> [Exercise requirements]:
Return the data below exactly, but only from the line containing "Бизнес-возможности" through the line containing "ARTICLES CONNEXES", with both of those lines included.
===== Records for this task
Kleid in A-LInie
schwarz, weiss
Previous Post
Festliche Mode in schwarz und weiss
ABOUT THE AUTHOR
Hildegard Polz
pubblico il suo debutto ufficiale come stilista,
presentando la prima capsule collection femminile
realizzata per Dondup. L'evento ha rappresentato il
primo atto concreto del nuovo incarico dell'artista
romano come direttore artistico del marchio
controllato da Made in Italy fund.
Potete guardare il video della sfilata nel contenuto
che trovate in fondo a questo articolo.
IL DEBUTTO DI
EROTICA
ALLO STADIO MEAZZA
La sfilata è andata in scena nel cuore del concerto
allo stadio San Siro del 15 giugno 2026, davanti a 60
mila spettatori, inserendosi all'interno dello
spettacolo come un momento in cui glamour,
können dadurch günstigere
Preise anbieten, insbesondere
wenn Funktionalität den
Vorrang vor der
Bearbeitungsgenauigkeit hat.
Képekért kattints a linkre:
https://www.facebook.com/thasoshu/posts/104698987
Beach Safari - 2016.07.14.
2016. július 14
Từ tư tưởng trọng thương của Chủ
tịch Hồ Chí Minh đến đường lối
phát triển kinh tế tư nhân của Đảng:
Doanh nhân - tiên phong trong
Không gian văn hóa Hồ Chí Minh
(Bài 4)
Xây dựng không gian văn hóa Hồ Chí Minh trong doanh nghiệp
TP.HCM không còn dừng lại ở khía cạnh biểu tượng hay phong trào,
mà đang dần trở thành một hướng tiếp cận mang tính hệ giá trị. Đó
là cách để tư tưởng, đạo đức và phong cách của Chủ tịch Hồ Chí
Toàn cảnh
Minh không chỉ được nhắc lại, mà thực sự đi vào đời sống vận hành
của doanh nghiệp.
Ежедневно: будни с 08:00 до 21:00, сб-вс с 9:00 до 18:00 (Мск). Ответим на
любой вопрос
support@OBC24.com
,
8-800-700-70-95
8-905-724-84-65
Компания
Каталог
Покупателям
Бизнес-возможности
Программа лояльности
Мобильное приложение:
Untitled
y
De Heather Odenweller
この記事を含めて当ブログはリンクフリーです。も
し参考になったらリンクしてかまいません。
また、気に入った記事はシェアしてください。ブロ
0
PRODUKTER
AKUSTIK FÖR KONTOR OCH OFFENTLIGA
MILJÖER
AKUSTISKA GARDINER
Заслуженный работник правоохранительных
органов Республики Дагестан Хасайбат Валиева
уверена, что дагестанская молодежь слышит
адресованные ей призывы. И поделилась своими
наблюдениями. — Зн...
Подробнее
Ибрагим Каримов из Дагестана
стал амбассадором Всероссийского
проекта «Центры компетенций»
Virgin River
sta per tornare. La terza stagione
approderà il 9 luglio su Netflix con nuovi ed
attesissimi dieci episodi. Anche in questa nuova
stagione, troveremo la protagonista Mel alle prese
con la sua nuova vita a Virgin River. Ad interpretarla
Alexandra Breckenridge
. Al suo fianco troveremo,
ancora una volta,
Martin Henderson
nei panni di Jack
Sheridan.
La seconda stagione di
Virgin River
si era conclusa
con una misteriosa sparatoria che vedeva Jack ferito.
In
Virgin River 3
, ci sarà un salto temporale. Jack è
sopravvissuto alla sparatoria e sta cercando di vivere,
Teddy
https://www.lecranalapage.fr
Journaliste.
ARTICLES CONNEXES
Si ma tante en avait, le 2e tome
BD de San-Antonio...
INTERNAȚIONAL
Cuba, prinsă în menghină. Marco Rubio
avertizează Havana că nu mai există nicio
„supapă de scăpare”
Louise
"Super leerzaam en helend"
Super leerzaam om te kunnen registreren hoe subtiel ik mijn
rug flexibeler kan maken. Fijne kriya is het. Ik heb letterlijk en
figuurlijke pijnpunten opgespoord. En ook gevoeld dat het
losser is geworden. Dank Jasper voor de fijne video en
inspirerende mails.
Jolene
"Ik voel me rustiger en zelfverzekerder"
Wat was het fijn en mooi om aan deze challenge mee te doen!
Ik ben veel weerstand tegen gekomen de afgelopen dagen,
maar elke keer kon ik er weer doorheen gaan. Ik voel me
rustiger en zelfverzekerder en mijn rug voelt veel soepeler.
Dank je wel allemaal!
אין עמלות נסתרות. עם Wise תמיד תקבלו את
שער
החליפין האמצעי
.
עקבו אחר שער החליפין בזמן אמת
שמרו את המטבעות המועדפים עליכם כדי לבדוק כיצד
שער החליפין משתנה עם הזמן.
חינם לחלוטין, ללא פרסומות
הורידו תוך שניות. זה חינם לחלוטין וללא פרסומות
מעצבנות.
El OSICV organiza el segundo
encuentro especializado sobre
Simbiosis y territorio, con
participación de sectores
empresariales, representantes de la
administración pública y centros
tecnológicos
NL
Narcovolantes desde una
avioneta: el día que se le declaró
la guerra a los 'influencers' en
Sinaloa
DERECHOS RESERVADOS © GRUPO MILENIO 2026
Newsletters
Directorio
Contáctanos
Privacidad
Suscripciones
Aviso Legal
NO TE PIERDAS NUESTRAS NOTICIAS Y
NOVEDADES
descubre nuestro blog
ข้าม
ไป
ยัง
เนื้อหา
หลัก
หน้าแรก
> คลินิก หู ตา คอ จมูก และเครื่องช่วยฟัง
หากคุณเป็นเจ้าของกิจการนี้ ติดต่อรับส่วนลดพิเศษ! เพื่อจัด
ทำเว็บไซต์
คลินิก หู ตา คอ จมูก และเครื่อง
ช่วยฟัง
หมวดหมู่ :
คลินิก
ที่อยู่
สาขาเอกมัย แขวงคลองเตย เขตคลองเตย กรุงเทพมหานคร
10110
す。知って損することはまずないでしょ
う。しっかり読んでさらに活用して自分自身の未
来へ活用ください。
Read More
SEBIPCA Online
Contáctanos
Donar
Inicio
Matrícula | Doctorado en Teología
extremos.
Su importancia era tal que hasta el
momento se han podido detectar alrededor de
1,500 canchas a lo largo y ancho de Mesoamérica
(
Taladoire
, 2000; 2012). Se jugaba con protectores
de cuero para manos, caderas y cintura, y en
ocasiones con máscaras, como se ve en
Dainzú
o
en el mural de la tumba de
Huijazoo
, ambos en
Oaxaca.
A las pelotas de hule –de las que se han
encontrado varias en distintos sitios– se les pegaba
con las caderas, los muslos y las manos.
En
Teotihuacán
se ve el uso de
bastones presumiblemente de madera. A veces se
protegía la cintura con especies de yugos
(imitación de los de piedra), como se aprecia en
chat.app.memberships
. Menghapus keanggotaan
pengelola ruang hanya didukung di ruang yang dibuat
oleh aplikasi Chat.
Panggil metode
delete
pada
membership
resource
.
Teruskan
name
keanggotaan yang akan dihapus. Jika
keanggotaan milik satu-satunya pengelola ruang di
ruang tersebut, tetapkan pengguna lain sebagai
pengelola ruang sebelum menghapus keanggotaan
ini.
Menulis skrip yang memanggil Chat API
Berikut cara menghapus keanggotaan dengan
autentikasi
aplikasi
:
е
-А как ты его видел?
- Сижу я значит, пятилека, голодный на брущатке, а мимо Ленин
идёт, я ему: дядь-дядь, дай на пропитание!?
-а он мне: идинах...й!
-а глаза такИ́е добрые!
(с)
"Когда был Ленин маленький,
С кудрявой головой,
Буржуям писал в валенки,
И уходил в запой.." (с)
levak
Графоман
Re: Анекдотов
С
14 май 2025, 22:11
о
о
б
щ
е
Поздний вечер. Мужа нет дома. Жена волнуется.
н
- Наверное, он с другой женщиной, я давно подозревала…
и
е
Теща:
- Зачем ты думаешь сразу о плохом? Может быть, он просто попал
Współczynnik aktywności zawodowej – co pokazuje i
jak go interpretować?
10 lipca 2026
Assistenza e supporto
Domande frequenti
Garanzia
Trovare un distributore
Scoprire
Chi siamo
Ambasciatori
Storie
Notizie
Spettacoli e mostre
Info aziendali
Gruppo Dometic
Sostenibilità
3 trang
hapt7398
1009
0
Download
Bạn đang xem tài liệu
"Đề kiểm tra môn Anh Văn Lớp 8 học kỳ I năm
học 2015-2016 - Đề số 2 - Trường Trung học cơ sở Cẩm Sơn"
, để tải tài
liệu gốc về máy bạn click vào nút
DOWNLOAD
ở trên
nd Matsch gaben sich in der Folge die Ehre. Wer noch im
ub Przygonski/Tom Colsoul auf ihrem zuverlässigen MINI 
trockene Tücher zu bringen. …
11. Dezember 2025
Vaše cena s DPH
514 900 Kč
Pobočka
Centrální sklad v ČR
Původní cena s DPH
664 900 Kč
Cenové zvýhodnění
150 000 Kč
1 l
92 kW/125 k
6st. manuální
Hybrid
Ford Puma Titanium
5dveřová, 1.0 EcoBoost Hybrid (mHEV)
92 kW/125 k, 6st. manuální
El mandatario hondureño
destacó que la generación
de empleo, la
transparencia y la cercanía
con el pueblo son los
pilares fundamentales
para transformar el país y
==========
> [Answer box]:
Бизнес-возможности
Программа лояльности
Мобильное приложение:
Untitled
y
De Heather Odenweller
この記事を含めて当ブログはリンクフリーです。も
し参考になったらリンクしてかまいません。
また、気に入った記事はシェアしてください。ブロ
0
PRODUKTER
AKUSTIK FÖR KONTOR OCH OFFENTLIGA
MILJÖER
AKUSTISKA GARDINER
Заслуженный работник правоохранительных
органов Республики Дагестан Хасайбат Валиева
уверена, что дагестанская молодежь слышит
адресованные ей призывы. И поделилась своими
наблюдениями. — Зн...
Подробнее
Ибрагим Каримов из Дагестана
стал амбассадором Всероссийского
проекта «Центры компетенций»
Virgin River
sta per tornare. La terza stagione
approderà il 9 luglio su Netflix con nuovi ed
attesissimi dieci episodi. Anche in questa nuova
stagione, troveremo la protagonista Mel alle prese
con la sua nuova vita a Virgin River. Ad interpretarla
Alexandra Breckenridge
. Al suo fianco troveremo,
ancora una volta,
Martin Henderson
nei panni di Jack
Sheridan.
La seconda stagione di
Virgin River
si era conclusa
con una misteriosa sparatoria che vedeva Jack ferito.
In
Virgin River 3
, ci sarà un salto temporale. Jack è
sopravvissuto alla sparatoria e sta cercando di vivere,
Teddy
https://www.lecranalapage.fr
Journaliste.
ARTICLES CONNEXES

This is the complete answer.